◆ Try it
Find the line containing "thumb cmc: (827, 221)" in the listing below. Repeat it exactly, along with each following line up to and including the one containing "middle dip: (825, 259)".

◆ Provided records
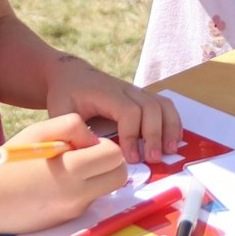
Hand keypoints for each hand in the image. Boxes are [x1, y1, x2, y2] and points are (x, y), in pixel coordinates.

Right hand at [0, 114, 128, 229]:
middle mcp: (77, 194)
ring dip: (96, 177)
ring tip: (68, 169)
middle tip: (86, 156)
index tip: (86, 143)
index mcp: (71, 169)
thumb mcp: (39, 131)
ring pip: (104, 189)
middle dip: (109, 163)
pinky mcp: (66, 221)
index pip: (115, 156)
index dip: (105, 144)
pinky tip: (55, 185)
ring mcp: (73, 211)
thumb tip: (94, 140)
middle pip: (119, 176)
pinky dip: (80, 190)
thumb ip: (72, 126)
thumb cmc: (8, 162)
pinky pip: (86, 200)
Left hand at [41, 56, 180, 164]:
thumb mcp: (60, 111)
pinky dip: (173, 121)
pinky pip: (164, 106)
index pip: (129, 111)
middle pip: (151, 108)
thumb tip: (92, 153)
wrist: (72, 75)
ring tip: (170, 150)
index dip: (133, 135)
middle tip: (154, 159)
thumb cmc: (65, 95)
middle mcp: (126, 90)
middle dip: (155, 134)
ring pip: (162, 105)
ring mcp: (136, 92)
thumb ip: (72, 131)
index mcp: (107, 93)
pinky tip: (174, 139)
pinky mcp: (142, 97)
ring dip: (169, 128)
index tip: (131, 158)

...

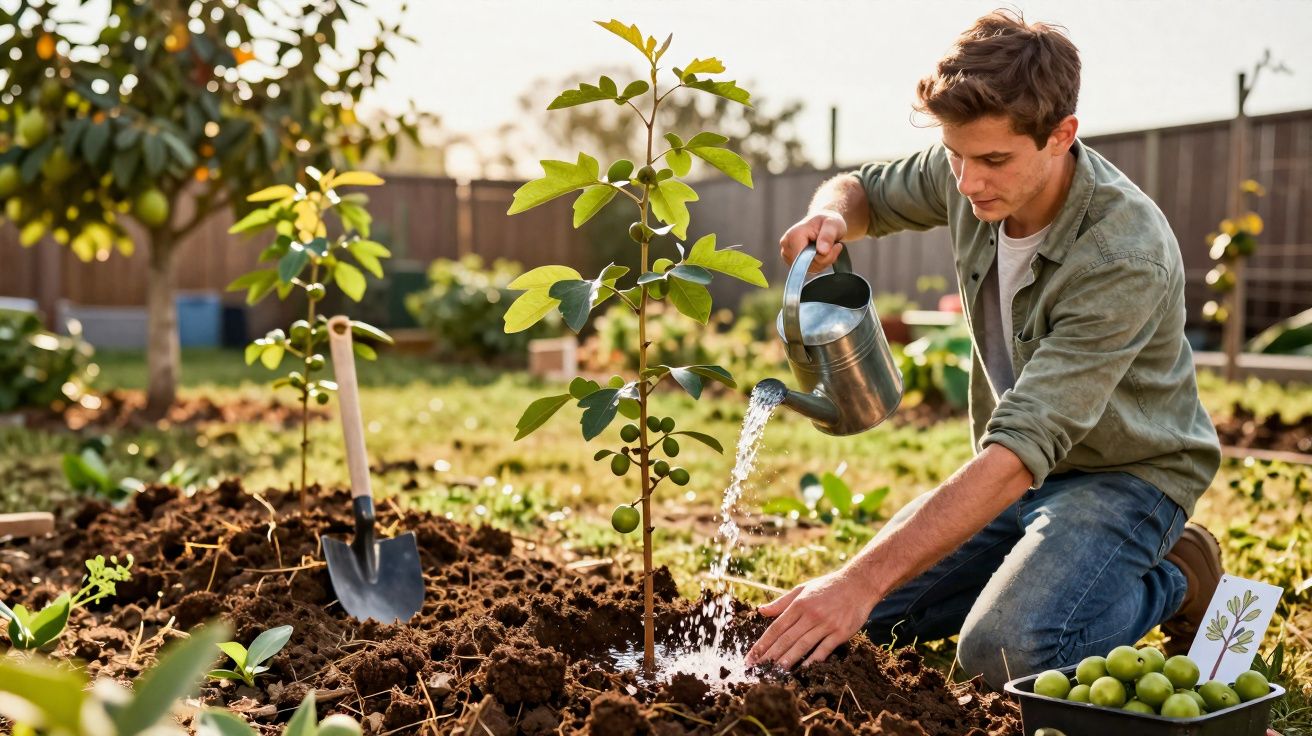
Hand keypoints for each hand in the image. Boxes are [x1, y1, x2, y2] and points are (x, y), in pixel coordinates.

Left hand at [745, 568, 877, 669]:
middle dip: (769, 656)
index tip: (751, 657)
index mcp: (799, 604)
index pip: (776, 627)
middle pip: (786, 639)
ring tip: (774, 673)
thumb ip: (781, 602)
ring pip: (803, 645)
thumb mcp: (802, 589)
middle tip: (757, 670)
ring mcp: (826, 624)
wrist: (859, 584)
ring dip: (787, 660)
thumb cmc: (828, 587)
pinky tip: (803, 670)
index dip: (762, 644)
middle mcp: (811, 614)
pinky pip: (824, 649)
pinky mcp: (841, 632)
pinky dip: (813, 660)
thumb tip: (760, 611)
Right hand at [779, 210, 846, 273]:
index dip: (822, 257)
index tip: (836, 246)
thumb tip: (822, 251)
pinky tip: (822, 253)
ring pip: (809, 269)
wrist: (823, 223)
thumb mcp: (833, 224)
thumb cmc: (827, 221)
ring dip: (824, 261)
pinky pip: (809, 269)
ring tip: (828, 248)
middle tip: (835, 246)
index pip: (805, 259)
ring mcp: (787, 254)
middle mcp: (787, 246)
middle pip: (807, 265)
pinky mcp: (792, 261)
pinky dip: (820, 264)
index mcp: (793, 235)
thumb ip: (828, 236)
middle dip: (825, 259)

◆ Finished task
thumb cmc: (827, 221)
ring dip: (824, 261)
pinky pip: (809, 269)
ring tip: (828, 248)
middle tip: (835, 246)
index pip: (805, 259)
ring mcp: (787, 254)
middle mcp: (787, 246)
middle pip: (807, 265)
pinky mcp: (792, 261)
pinky dip: (820, 264)
index mcp: (793, 235)
thumb ip: (828, 236)
middle dip: (825, 259)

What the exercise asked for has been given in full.